StorageVault Canada Inc. bought the self-storage business Real Storage—which operates 25 locations in Ontario, 11 in Alberta, and one each in British Columbia and Manitoba—from Wilmington Capital Management Inc. and other vendors in a deal that was first announced February.

Following the transaction, the publicly traded company now has a platform of 199 self-storage locations across Canada, 145 of which it owns. StorageVault also owns more than 4,600 portable storage container units, bringing its total network to more than 7.8 million rentable square feet.

The deal continues an acquisition streak by the TSX Venture Exchange-listed firm. Earlier this month, StorageVault announced it was taking over three storage assets from Access Self Storage Inc. and other assets in a C$32.5 million ($24 million) deal.

In 2018, the company announced C$171.9 million ($126 million) in acquisitions and added 15 facilities to its platform.
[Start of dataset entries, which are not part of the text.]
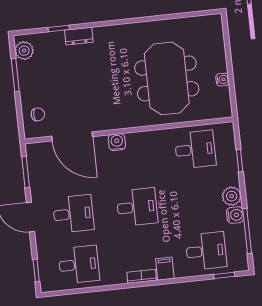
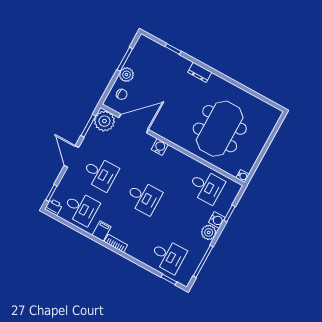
dresser: (79, 36) -> (200, 72), moved
plant: (24, 51) -> (126, 75), moved
water cooler: (222, 80) -> (243, 176), moved
door: (72, 136) -> (134, 124), swing flipped
plant: (39, 155) -> (104, 121), added
water cooler: (235, 215) -> (217, 220), moved
filing cabinet: (165, 269) -> (102, 231), moved
printer: (49, 284) -> (54, 207), added

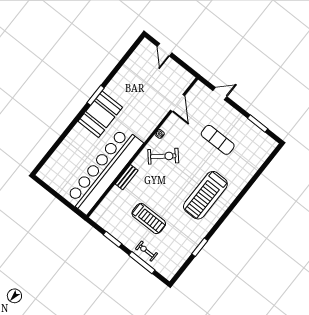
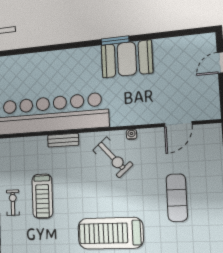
booth: (100, 114) -> (127, 59), moved
exercise bike: (146, 251) -> (13, 203), moved

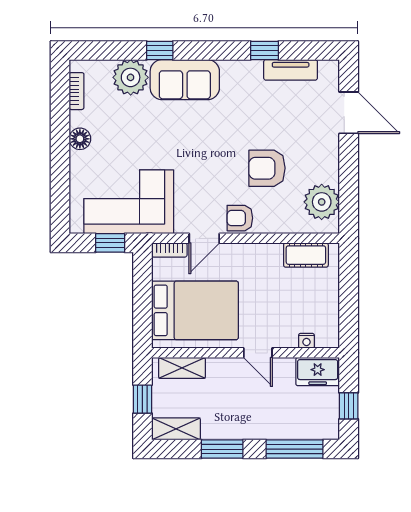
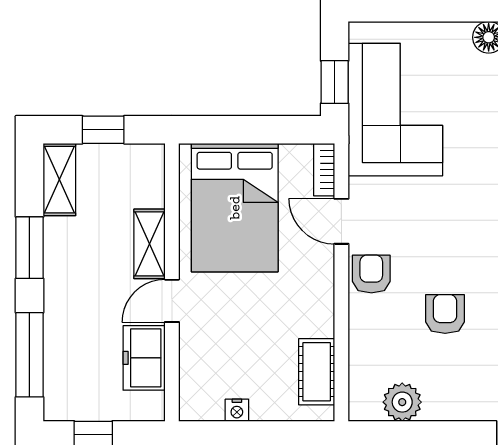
armchair: (267, 168) -> (445, 314), width x0.72, depth x0.72
plant: (322, 202) -> (402, 402), width x0.73, depth x0.73
nightstand: (306, 341) -> (237, 410), moved, turned -90
shelving: (182, 368) -> (149, 244), moved
freezer: (318, 372) -> (144, 358), moved

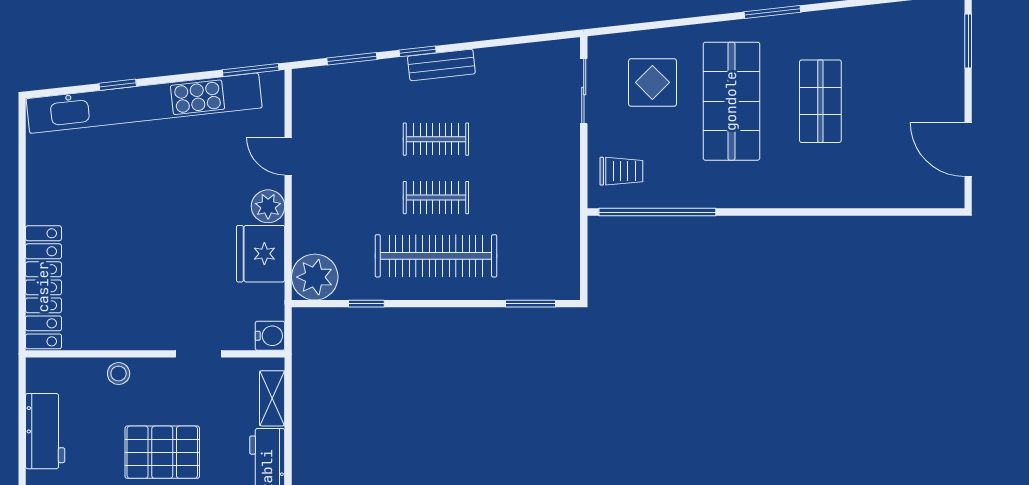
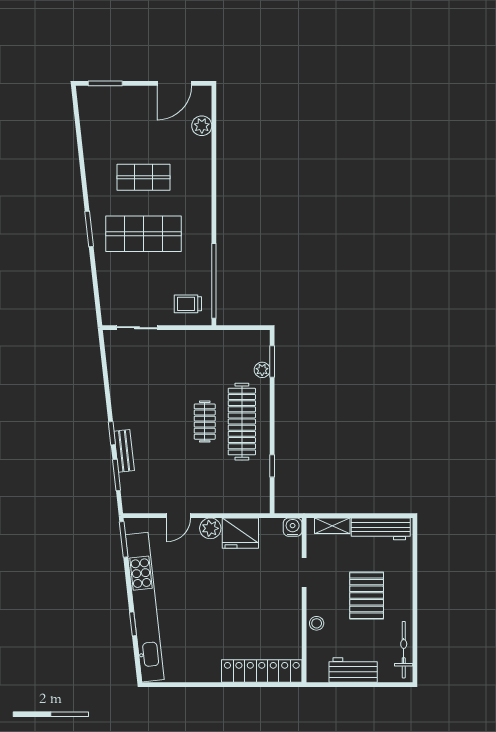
window: (772, 12) -> (89, 229), moved
bench: (441, 65) -> (124, 451), moved
display table: (652, 82) -> (132, 284), removed
clothes rail: (436, 139) -> (168, 422), removed
trolley: (621, 171) -> (188, 304), turned -90
plant: (901, 193) -> (202, 126), added
plant: (315, 277) -> (262, 370), moved, width x0.53, depth x0.53

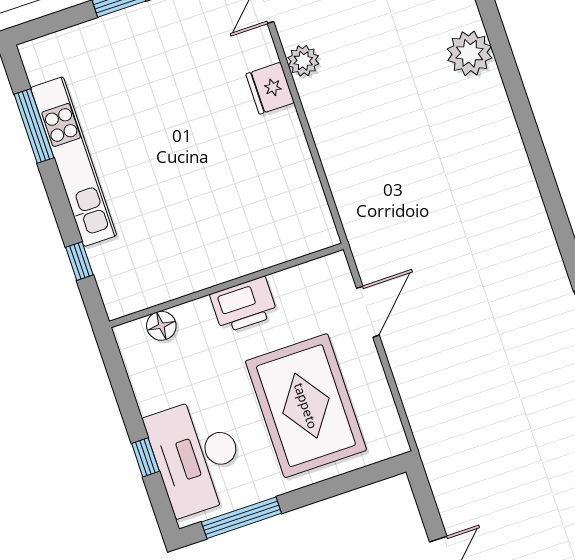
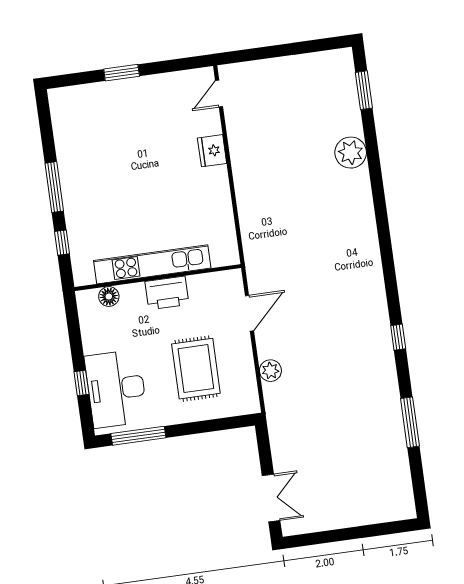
plant: (303, 61) -> (270, 371), moved
window: (34, 126) -> (54, 187), moved
kitchen unit: (74, 162) -> (152, 264), moved, turned -90
rug: (306, 406) -> (196, 369), width x0.73, depth x0.69

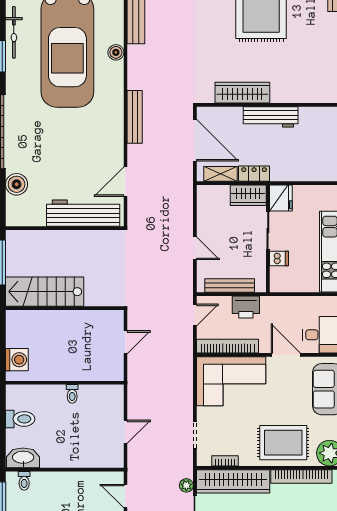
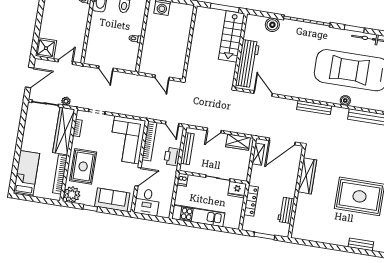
bench: (135, 117) -> (314, 108), moved
workbench: (271, 117) -> (286, 210), moved, width x0.73
locker: (254, 174) -> (251, 201), moved, width x1.53
wardrobe: (248, 195) -> (238, 142), moved, turned -90
dishwasher: (279, 259) -> (183, 180), moved
stairs: (45, 292) -> (232, 36), moved, turned 180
The fast-growing firm also scooped up Sentinel Storage, a Canadian self-storage platform with 24 locations, for almost C$397 million ($316 million) in 2017.

Canadians crave space for their stuff

Self-storage is growing by leaps and bounds as an asset class in Canada, according to Clive Bradley, who leads the Canadian Self-Storage Practice Group at CBRE. Bradley told Commercial Property Executive that self-storage supply is in the range of 2 to 3 square feet per person, but demand is estimated to exceed 4 square feet. By contrast, self-storage demand is estimated to hover around 5 to 8 square feet per person in the U.S.
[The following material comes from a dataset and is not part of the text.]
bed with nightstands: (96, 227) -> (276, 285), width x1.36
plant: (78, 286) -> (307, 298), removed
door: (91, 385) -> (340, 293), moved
“There seems to be a growing demand as people move into smaller homes in Canada or condominiums, especially in the major markets such as Toronto,” Bradley said. “People are starting to use storage more frequently than in the past.”
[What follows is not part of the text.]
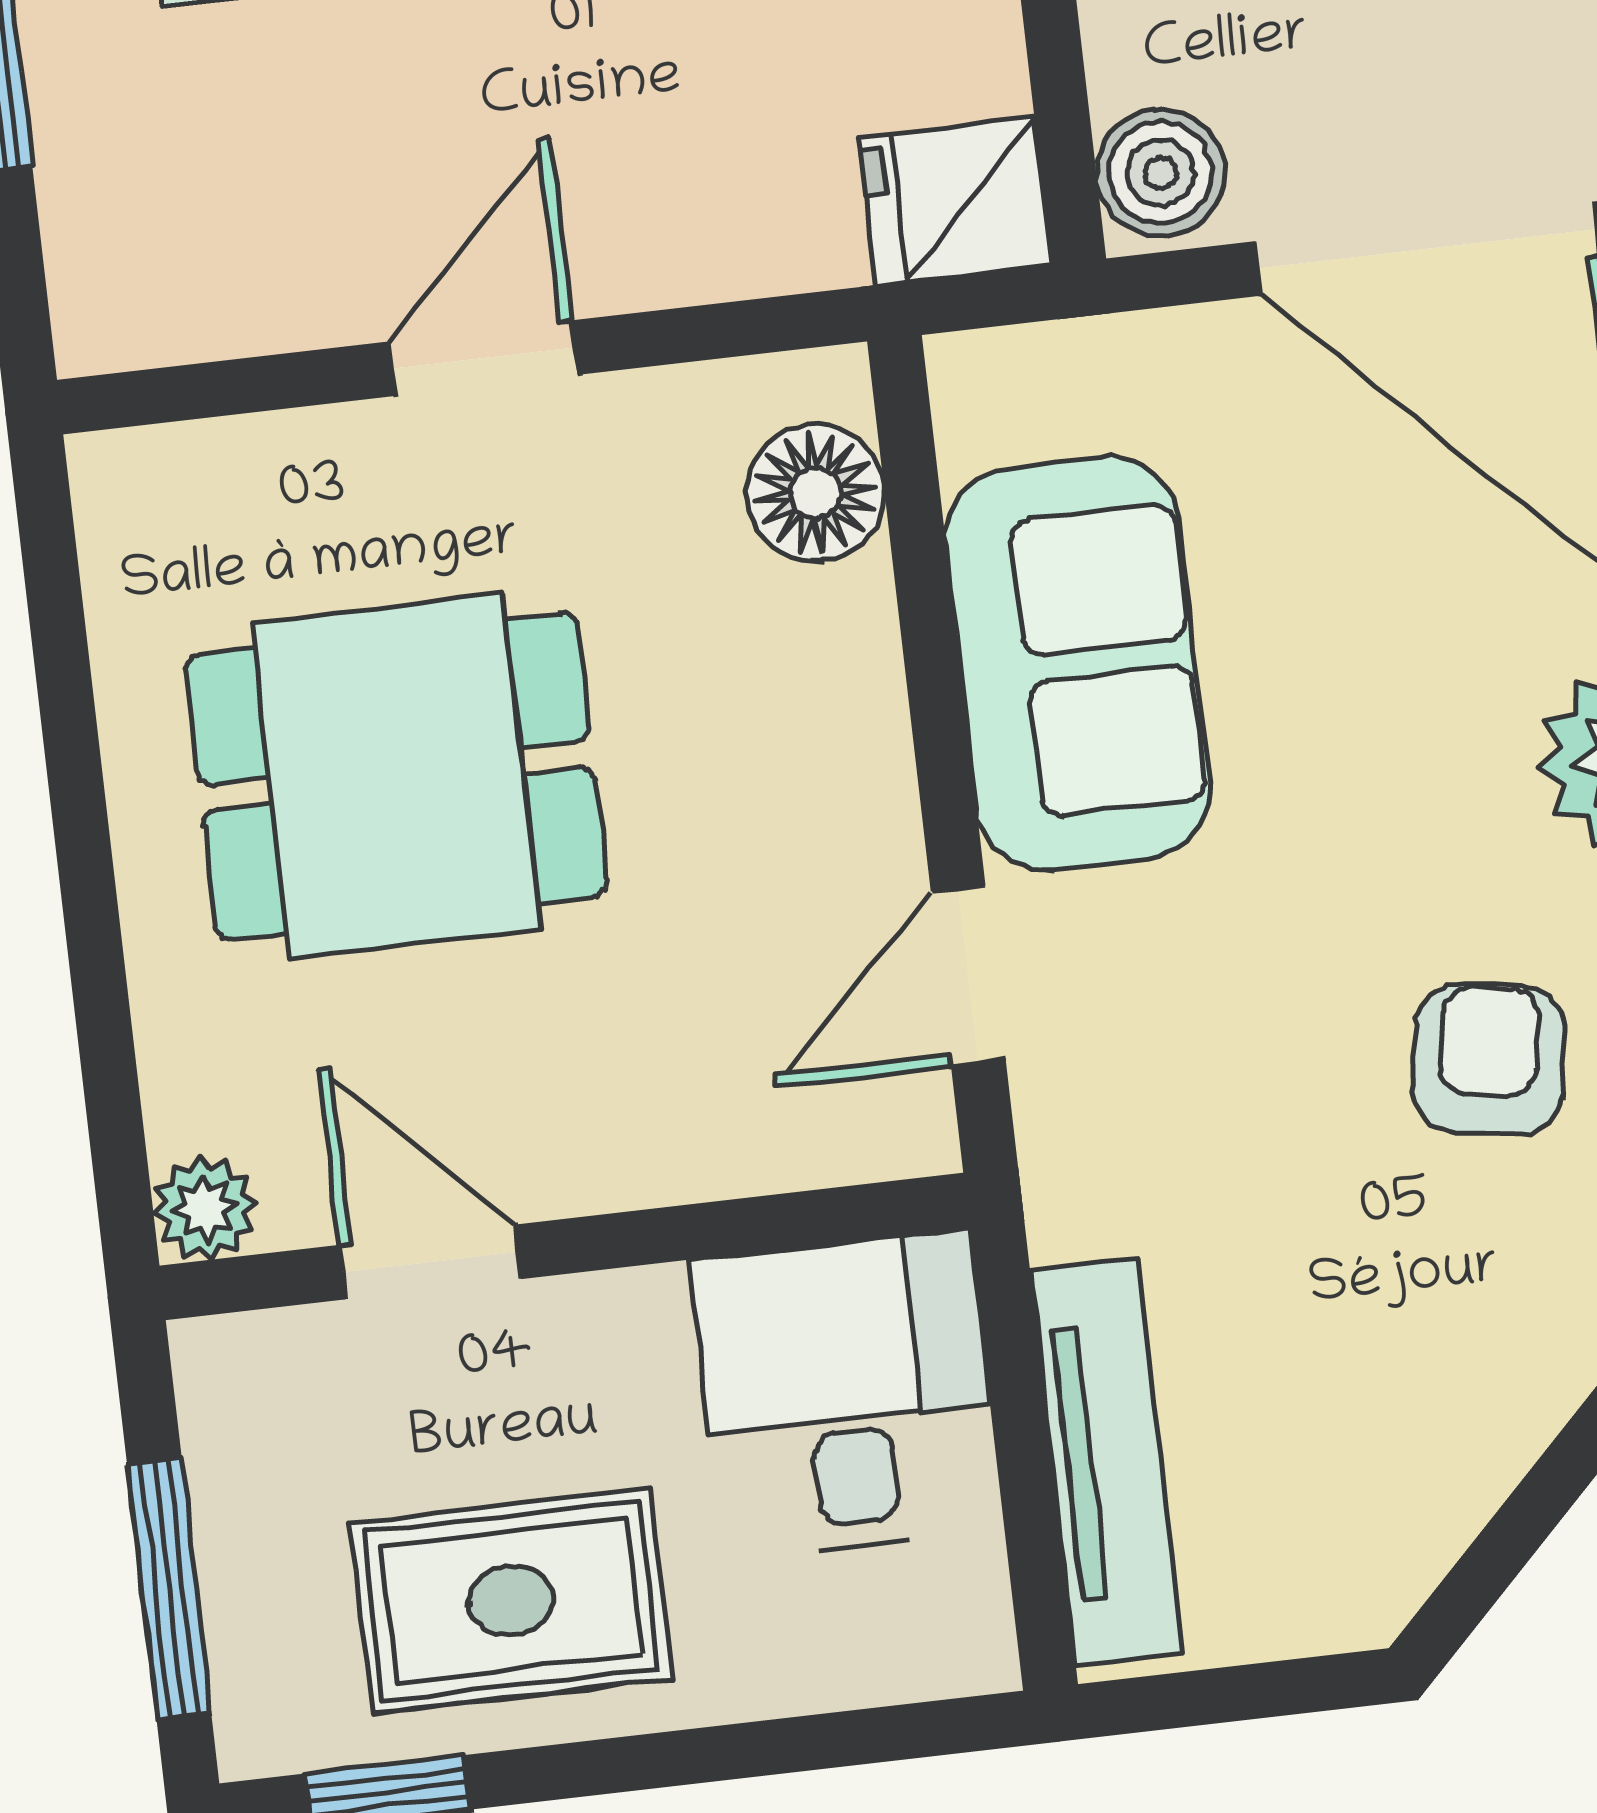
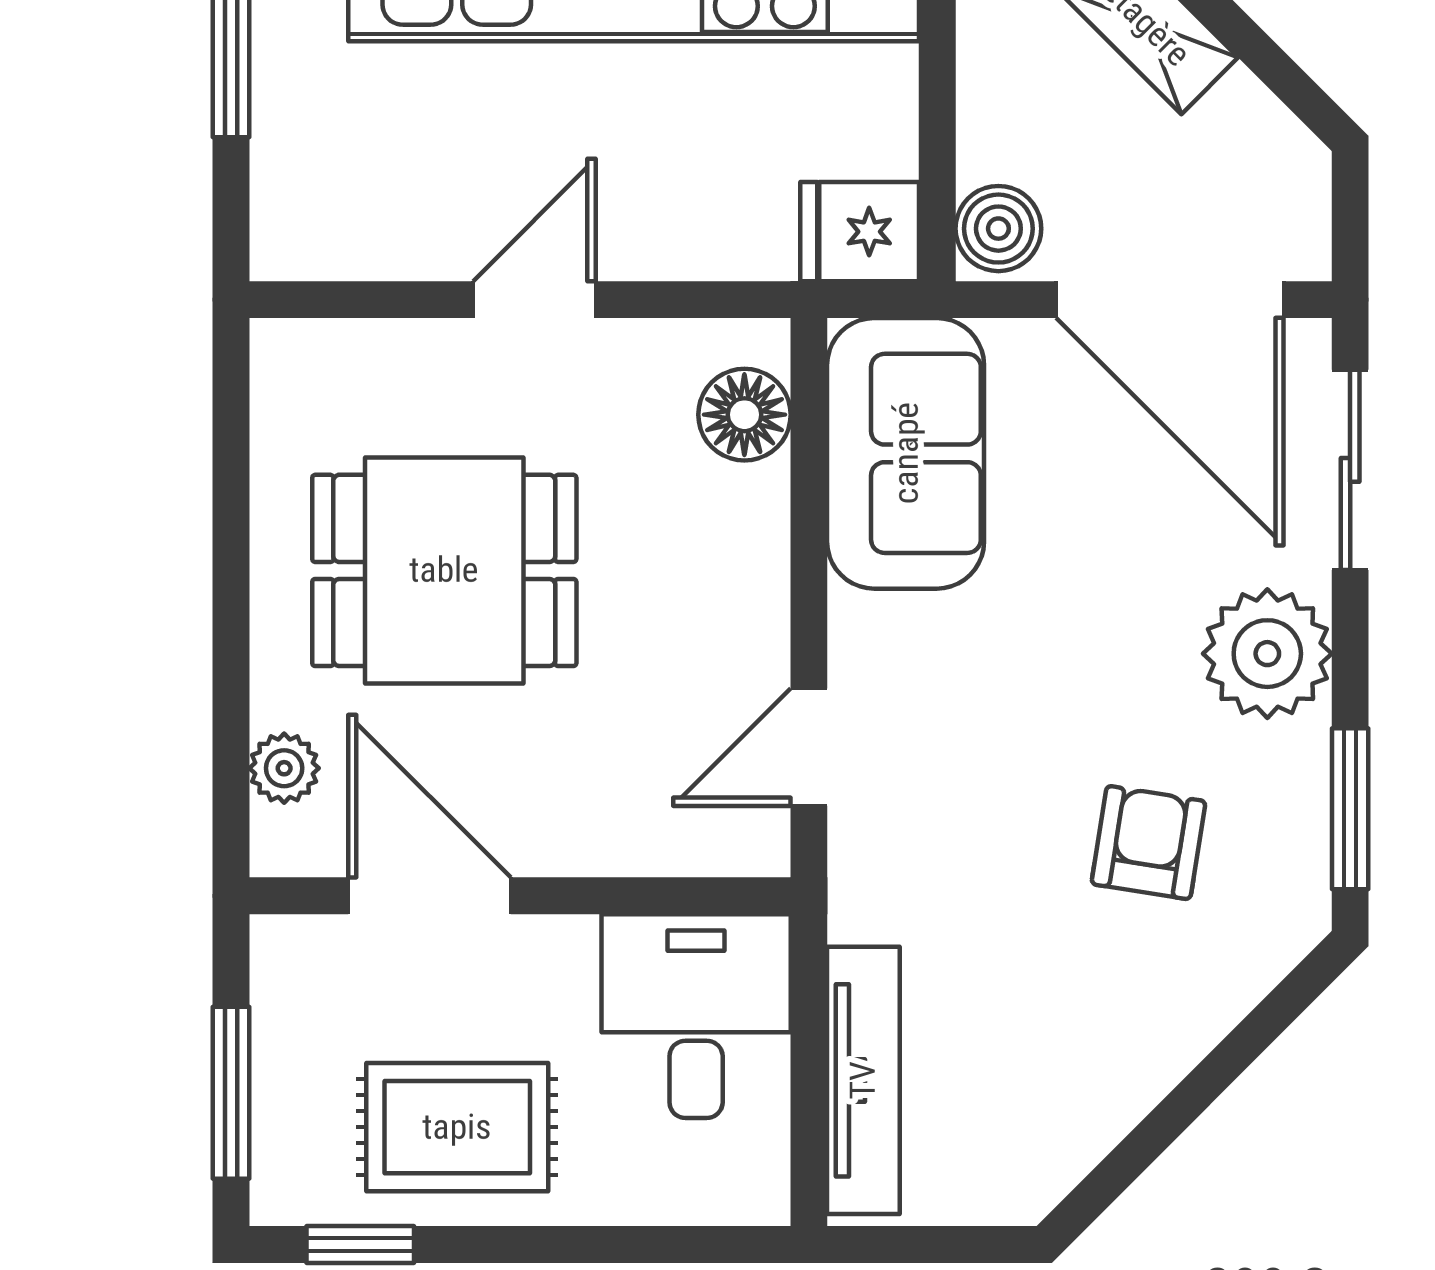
sofa: (1078, 664) -> (906, 453), moved
plant: (205, 1208) -> (284, 768), moved
door: (430, 1262) -> (430, 896), width x1.38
He added: “There’s a lot of new money coming into the market, which is also fueling increased demand.”

Acquisitions gather steam

Other players in the market include Public Storage Canada, which bought the four-property, 270,000-square-foot SelfStorageCo portfolio last November, and Bluebird Self Storage, which purchased two assets totaling 173,000 square feet in southern Ontario this month.

Bradley pointed out that Canada’s self-storage market is undersupplied in general, driving new construction as well as conversion of commercial and industrial buildings to storage. But he added: “Acquisition of existing facilities is picking up as major self-storage operators are trying to grow their market share.”

The executive noted that cap rates for self-storage assets tend to be in the 5 to 6 percent range in major urban centers, 6 to 7 percent in mid-sized cities, and “for A-Class product and portfolios, we’re seeing some cap rates below five.”

South of the border, self-storage rents in the U.S. declined in 2018, according to Yardi Matrix data. Nationwide, the pipeline of new supply accounted for 9.7 percent of existing inventory.